● What to produce: Rewrite the text of all the items below, swapping "Read more" for "Continue reading" everywhere it appears and changing nothing else. Leave the pictures out.

● Data for review:
=== Begin Enclosure ===
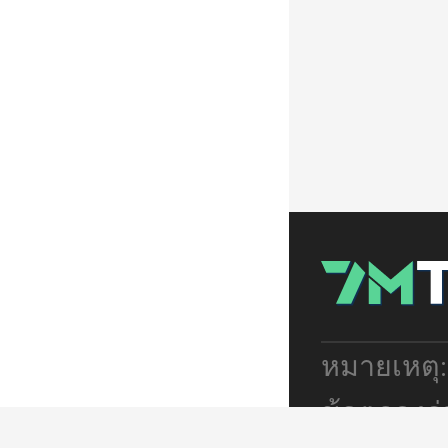
หมายเหตุ
ข้อตกลงร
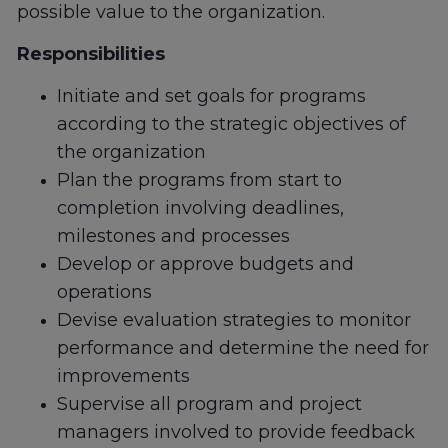
possible value to the organization.
Responsibilities
Initiate and set goals for programs
according to the strategic objectives of
the organization
Plan the programs from start to
completion involving deadlines,
milestones and processes
Develop or approve budgets and
operations
Devise evaluation strategies to monitor
performance and determine the need for
improvements
Supervise all program and project
managers involved to provide feedback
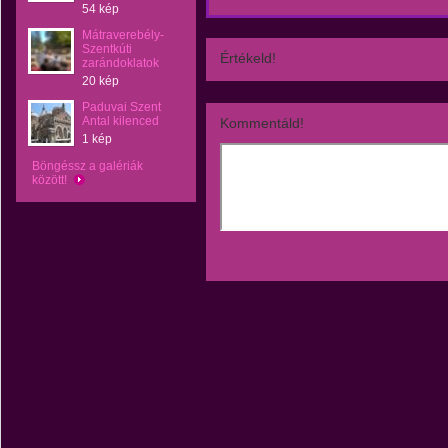
54 kép
Mátraverebély-
Szentkúti
Értékeld!
zarándoklatok
20 kép
Paduvai Szent
Antal kilenced
Kommentáld!
1 kép
Böngéssz a galériák
között!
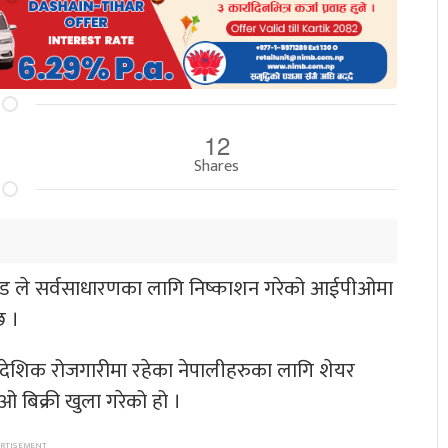
12
Shares
ेड
ले सर्वसाधारणका लागि निष्काशन गरेको आईपीओमा
छ ।
वैदेशिक रोजगारीमा रहेका नेपालीहरुका लागि शेयर
 बिक्री खुला गरेको हो ।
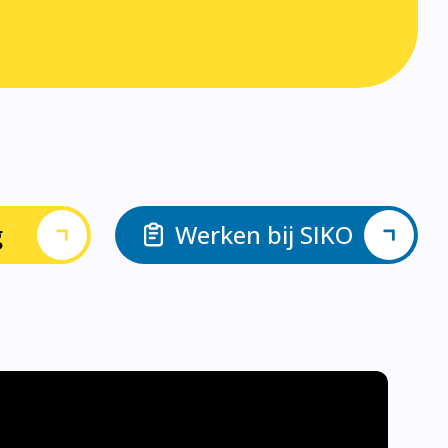
g
Werken bij SIKO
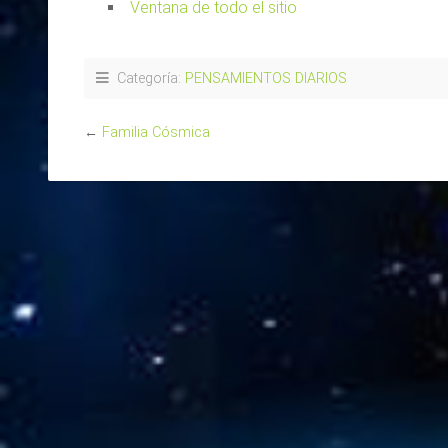
Ventana de todo el sitio
Categoría:
PENSAMIENTOS DIARIOS
←
Familia Cósmica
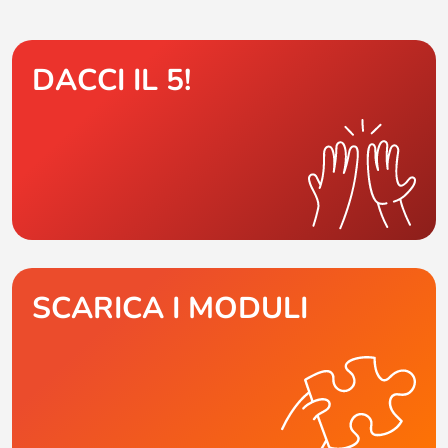
DACCI IL 5!
SCARICA I MODULI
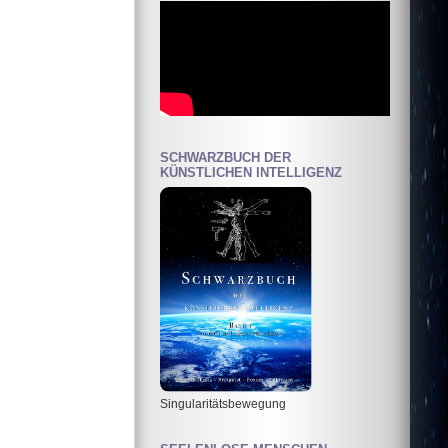
SCHWARZBUCH DER
KÜNSTLICHEN INTELLIGENZ
Singularitätsbewegung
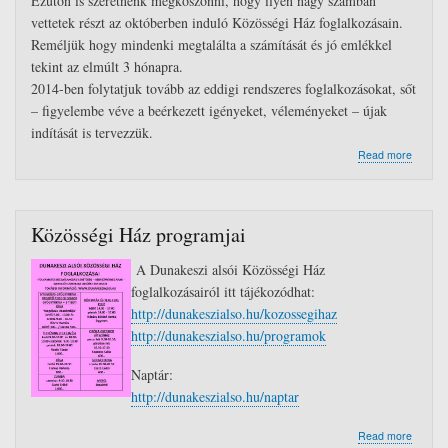
Ezúton is szeretnénk megköszönni, hogy ilyen nagy számban
borozás
sütizés
vettetek részt az októberben induló Közösségi Ház foglalkozásain.
Reméljük hogy mindenki megtalálta a számítását és jó emlékkel
tekint az elmúlt 3 hónapra.
2014-ben folytatjuk tovább az eddigi rendszeres foglalkozásokat, sőt
– figyelembe véve a beérkezett igényeket, véleményeket – újak
indítását is tervezzük.
about
Read more
Idei
évi
utolsó
foglalk
Közösségi Ház programjai
A Dunakeszi alsói Közösségi Ház
foglalkozásairól itt tájékozódhat:
http://dunakeszialso.hu/kozossegihaz
http://dunakeszialso.hu/programok
Naptár:
http://dunakeszialso.hu/naptar
about
Read more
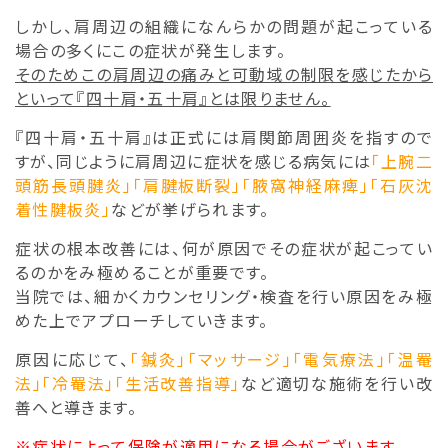
しかし、肩周辺の組織になんらかの問題が起こっている
場合の多くにこの症状が発生します。
そのためこの肩周辺の痛みと可動域の制限を感じたから
といって『四十肩・五十肩』とは限りません。
『四十肩・五十肩』は正式には肩関節周囲炎を指すので
すが、同じように肩周辺に症状を感じる病気には
「上腕二
頭筋長頭腱炎」「肩腱板断裂」「腋窩神経麻痺」「石灰沈
着性腱板炎」
などが挙げられます。
症状の根本改善には、何が原因でその症状が起こってい
るのかをみ極めることが重要です。
当院では、細かくカウンセリング・検査を行い原因をみ極
めた上でアプローチしていきます。
原因に応じて、
「鍼灸」「マッサージ」「電気療法」「
温罨
法」「冷罨法」「生活改善指導」
など適切な施術を行い改
善へと導きます。
※症状によって保険が適用になる場合がございます。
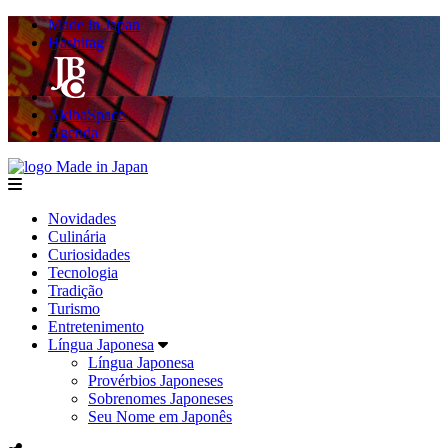
Made in Japan
Hashitag
AkibaSpace
Agenda
Made in Japan
menu
Novidades
Culinária
Curiosidades
Tecnologia
Tradição
Turismo
Entretenimento
Língua Japonesa
Língua Japonesa
Provérbios Japoneses
Sobrenomes Japoneses
Seu Nome em Japonês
=== End Enclosure ===
● Solution for this problem:
หมายเหตุ
ข้อตกลงร
possible value to the organization.
Responsibilities
Initiate and set goals for programs
according to the strategic objectives of
the organization
Plan the programs from start to
completion involving deadlines,
milestones and processes
Develop or approve budgets and
operations
Devise evaluation strategies to monitor
performance and determine the need for
improvements
Supervise all program and project
managers involved to provide feedback
54 kép
Mátraverebély-
Szentkúti
Értékeld!
zarándoklatok
20 kép
Paduvai Szent
Antal kilenced
Kommentáld!
1 kép
Böngéssz a galériák
között!
12
Shares
ेड
ले सर्वसाधारणका लागि निष्काशन गरेको आईपीओमा
छ ।
वैदेशिक रोजगारीमा रहेका नेपालीहरुका लागि शेयर
 बिक्री खुला गरेको हो ।
g
Werken bij SIKO
Ventana de todo el sitio
Categoría:
PENSAMIENTOS DIARIOS
←
Familia Cósmica
DACCI IL 5!
SCARICA I MODULI
SCHWARZBUCH DER
KÜNSTLICHEN INTELLIGENZ
Singularitätsbewegung
Ezúton is szeretnénk megköszönni, hogy ilyen nagy számban
borozás
sütizés
vettetek részt az októberben induló Közösségi Ház foglalkozásain.
Reméljük hogy mindenki megtalálta a számítását és jó emlékkel
tekint az elmúlt 3 hónapra.
2014-ben folytatjuk tovább az eddigi rendszeres foglalkozásokat, sőt
– figyelembe véve a beérkezett igényeket, véleményeket – újak
indítását is tervezzük.
about
Continue reading
Idei
évi
utolsó
foglalk
Közösségi Ház programjai
A Dunakeszi alsói Közösségi Ház
foglalkozásairól itt tájékozódhat:
http://dunakeszialso.hu/kozossegihaz
http://dunakeszialso.hu/programok
Naptár:
http://dunakeszialso.hu/naptar
about
Continue reading
しかし、肩周辺の組織になんらかの問題が起こっている
場合の多くにこの症状が発生します。
そのためこの肩周辺の痛みと可動域の制限を感じたから
といって『四十肩・五十肩』とは限りません。
『四十肩・五十肩』は正式には肩関節周囲炎を指すので
すが、同じように肩周辺に症状を感じる病気には
「上腕二
頭筋長頭腱炎」「肩腱板断裂」「腋窩神経麻痺」「石灰沈
着性腱板炎」
などが挙げられます。
症状の根本改善には、何が原因でその症状が起こってい
るのかをみ極めることが重要です。
当院では、細かくカウンセリング・検査を行い原因をみ極
めた上でアプローチしていきます。
原因に応じて、
「鍼灸」「マッサージ」「電気療法」「
温罨
法」「冷罨法」「生活改善指導」
など適切な施術を行い改
善へと導きます。
※症状によって保険が適用になる場合がございます。
Made in Japan
Hashitag
AkibaSpace
Agenda
Made in Japan
menu
Novidades
Culinária
Curiosidades
Tecnologia
Tradição
Turismo
Entretenimento
Língua Japonesa
Língua Japonesa
Provérbios Japoneses
Sobrenomes Japoneses
Seu Nome em Japonês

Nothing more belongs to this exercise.